== Exercise requirements ==
Gather every line in the data below that contains the word "Vilket". Case matters.

··· Input material ···

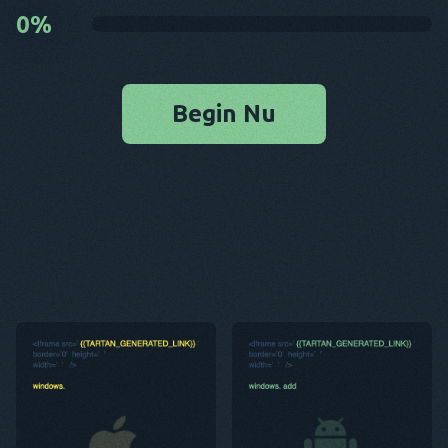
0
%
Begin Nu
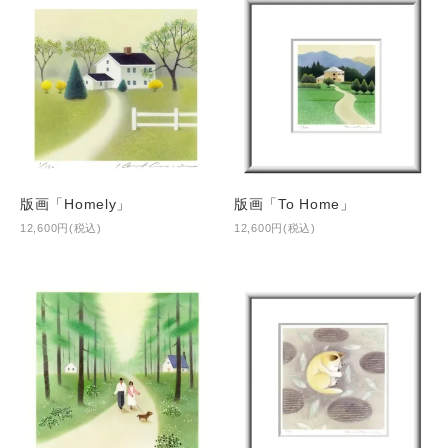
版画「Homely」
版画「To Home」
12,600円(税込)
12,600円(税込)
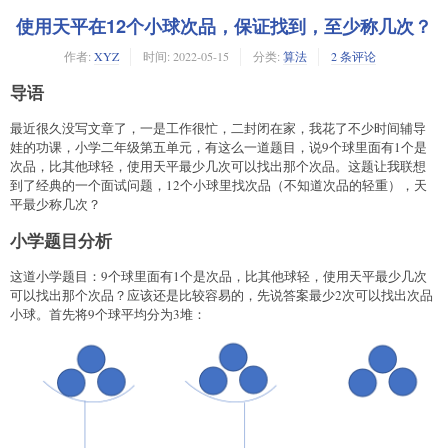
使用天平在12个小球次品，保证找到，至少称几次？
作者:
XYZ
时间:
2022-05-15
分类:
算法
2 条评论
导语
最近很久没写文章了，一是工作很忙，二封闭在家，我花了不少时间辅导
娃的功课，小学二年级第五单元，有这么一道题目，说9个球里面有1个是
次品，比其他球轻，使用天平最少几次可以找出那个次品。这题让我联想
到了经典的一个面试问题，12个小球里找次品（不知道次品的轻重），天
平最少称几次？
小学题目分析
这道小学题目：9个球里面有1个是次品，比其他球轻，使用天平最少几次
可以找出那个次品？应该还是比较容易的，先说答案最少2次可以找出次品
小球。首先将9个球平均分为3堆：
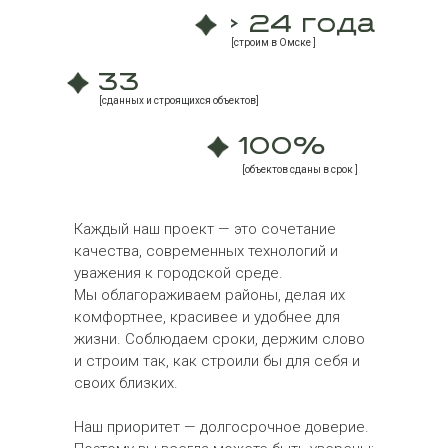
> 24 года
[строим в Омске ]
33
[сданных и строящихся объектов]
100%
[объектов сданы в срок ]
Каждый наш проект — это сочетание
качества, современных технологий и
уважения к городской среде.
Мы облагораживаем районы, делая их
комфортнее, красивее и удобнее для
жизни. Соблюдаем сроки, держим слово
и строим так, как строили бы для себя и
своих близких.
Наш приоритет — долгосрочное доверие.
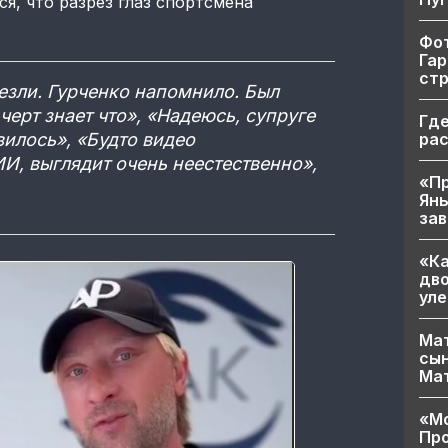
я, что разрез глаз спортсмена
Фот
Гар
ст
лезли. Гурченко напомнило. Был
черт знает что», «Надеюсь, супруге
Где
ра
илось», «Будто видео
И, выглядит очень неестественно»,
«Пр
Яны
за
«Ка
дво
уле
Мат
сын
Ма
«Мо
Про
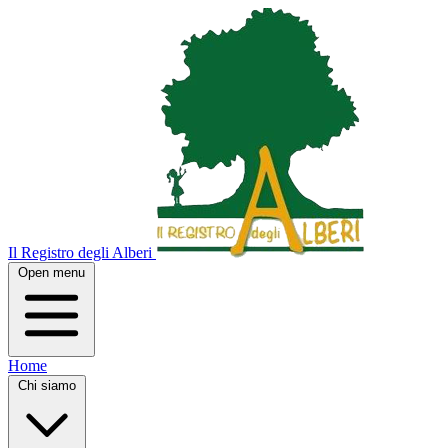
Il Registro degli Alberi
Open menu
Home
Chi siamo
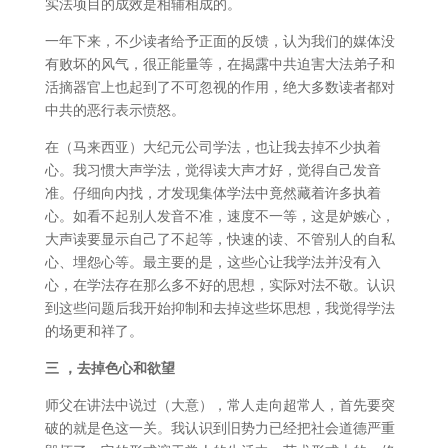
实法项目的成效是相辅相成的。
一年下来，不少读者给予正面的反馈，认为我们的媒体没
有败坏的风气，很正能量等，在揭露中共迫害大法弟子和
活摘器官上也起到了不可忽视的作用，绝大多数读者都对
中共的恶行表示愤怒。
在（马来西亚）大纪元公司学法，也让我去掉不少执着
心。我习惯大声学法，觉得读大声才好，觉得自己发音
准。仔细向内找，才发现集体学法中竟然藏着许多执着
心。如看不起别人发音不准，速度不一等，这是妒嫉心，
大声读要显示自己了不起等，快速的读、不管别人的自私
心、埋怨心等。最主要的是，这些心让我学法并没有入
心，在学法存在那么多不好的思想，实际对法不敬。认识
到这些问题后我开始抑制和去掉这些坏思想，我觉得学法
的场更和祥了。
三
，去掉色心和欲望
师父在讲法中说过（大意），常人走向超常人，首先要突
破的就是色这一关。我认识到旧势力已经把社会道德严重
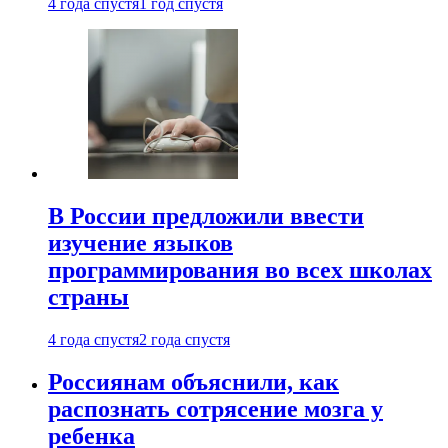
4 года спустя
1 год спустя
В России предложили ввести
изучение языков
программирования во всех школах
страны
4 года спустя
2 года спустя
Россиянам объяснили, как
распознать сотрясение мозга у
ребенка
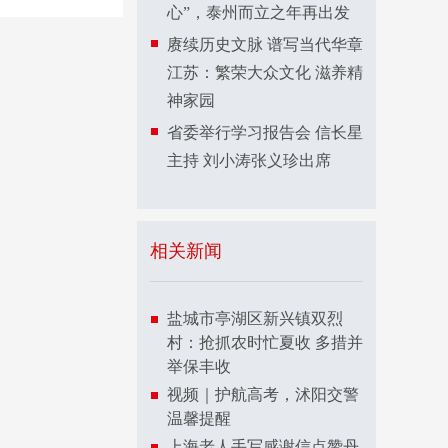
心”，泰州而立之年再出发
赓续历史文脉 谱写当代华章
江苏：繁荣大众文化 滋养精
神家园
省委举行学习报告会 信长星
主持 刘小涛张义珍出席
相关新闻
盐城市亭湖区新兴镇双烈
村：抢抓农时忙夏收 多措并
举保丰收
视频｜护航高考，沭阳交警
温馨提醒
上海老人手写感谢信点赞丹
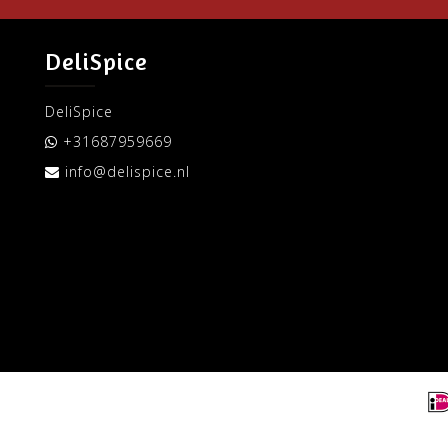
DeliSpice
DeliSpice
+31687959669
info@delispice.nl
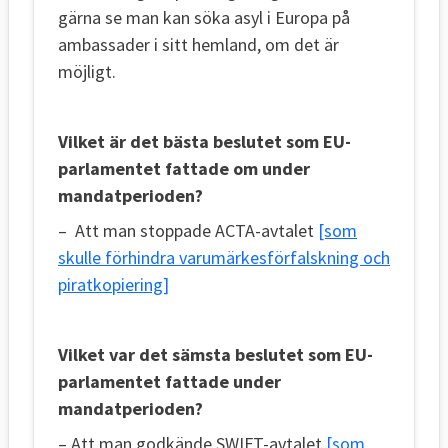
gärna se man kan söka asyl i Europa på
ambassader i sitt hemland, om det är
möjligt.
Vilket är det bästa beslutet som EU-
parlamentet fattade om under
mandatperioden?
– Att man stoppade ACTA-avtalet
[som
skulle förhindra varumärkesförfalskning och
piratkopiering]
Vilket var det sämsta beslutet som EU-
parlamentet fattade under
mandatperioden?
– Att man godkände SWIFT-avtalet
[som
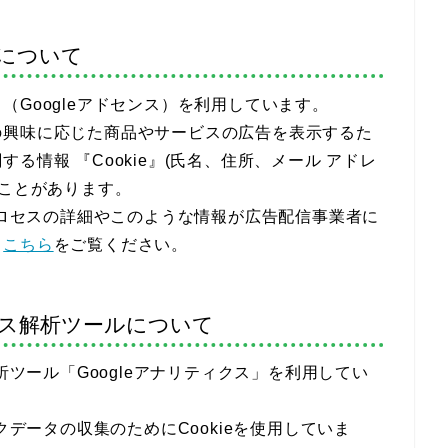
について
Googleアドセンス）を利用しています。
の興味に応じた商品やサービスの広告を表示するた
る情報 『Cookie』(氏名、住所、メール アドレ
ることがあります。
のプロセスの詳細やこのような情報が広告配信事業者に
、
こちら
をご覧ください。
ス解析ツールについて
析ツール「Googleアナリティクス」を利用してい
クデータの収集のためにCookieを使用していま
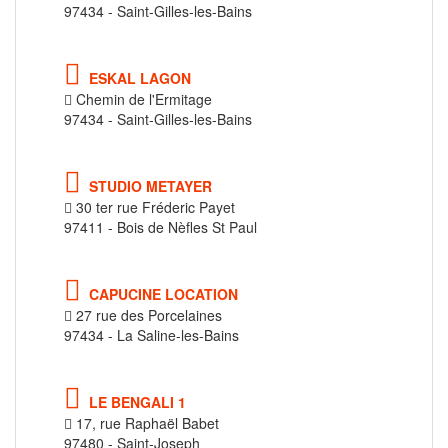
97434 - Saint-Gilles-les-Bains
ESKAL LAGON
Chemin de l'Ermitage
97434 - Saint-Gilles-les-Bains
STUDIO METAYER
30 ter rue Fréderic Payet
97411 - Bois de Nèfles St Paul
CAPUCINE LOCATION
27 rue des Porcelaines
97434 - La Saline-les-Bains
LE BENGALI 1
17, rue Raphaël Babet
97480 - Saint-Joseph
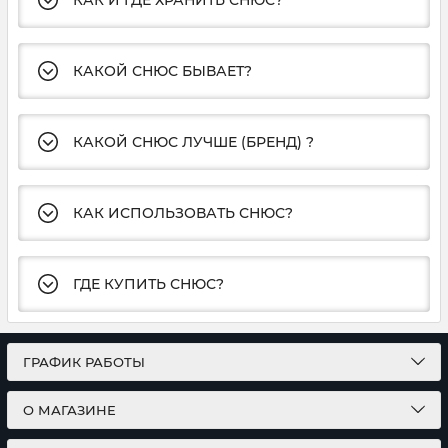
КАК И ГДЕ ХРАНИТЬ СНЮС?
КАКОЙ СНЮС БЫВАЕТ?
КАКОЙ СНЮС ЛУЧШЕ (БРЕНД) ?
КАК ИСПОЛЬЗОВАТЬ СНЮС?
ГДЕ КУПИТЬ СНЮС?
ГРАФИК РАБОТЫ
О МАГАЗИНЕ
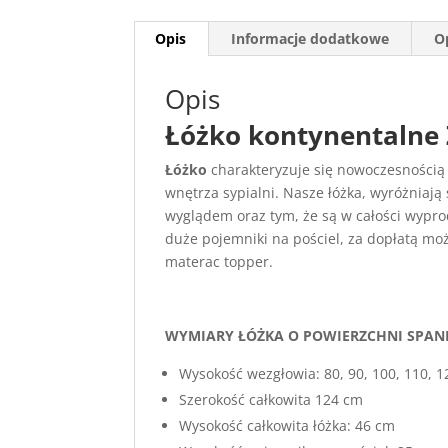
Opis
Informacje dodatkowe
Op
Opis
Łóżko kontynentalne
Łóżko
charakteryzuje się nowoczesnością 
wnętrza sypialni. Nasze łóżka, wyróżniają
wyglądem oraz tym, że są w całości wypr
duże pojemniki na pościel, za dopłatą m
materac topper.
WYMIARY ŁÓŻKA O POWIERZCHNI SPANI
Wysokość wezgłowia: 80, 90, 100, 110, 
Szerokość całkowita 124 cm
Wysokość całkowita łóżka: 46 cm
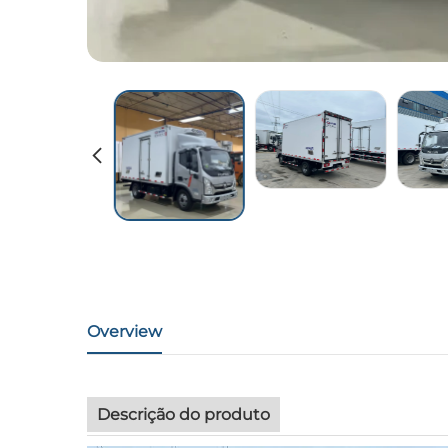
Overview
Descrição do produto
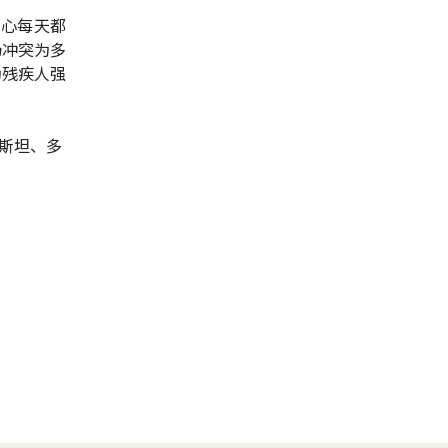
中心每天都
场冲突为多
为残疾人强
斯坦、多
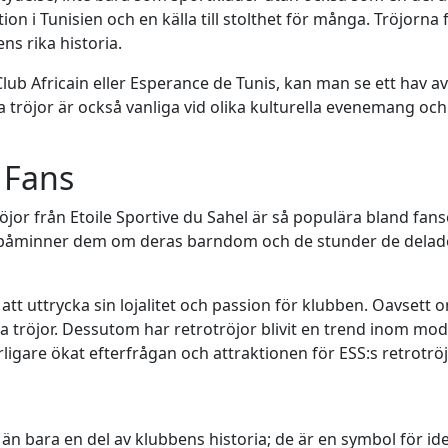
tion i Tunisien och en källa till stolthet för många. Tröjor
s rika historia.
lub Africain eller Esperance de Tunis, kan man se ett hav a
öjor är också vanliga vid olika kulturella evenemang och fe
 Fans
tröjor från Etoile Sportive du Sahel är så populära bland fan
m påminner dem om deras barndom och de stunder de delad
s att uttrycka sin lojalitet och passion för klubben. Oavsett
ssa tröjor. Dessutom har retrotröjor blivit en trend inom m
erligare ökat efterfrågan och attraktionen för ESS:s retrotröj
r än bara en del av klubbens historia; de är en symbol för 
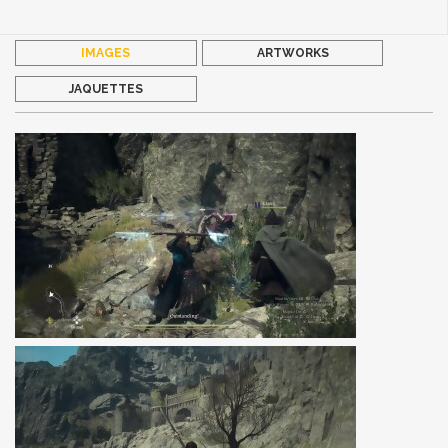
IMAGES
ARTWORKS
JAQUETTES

···

== Result of this task ==
Vilket är det bästa beslutet som EU-
Vilket var det sämsta beslutet som EU-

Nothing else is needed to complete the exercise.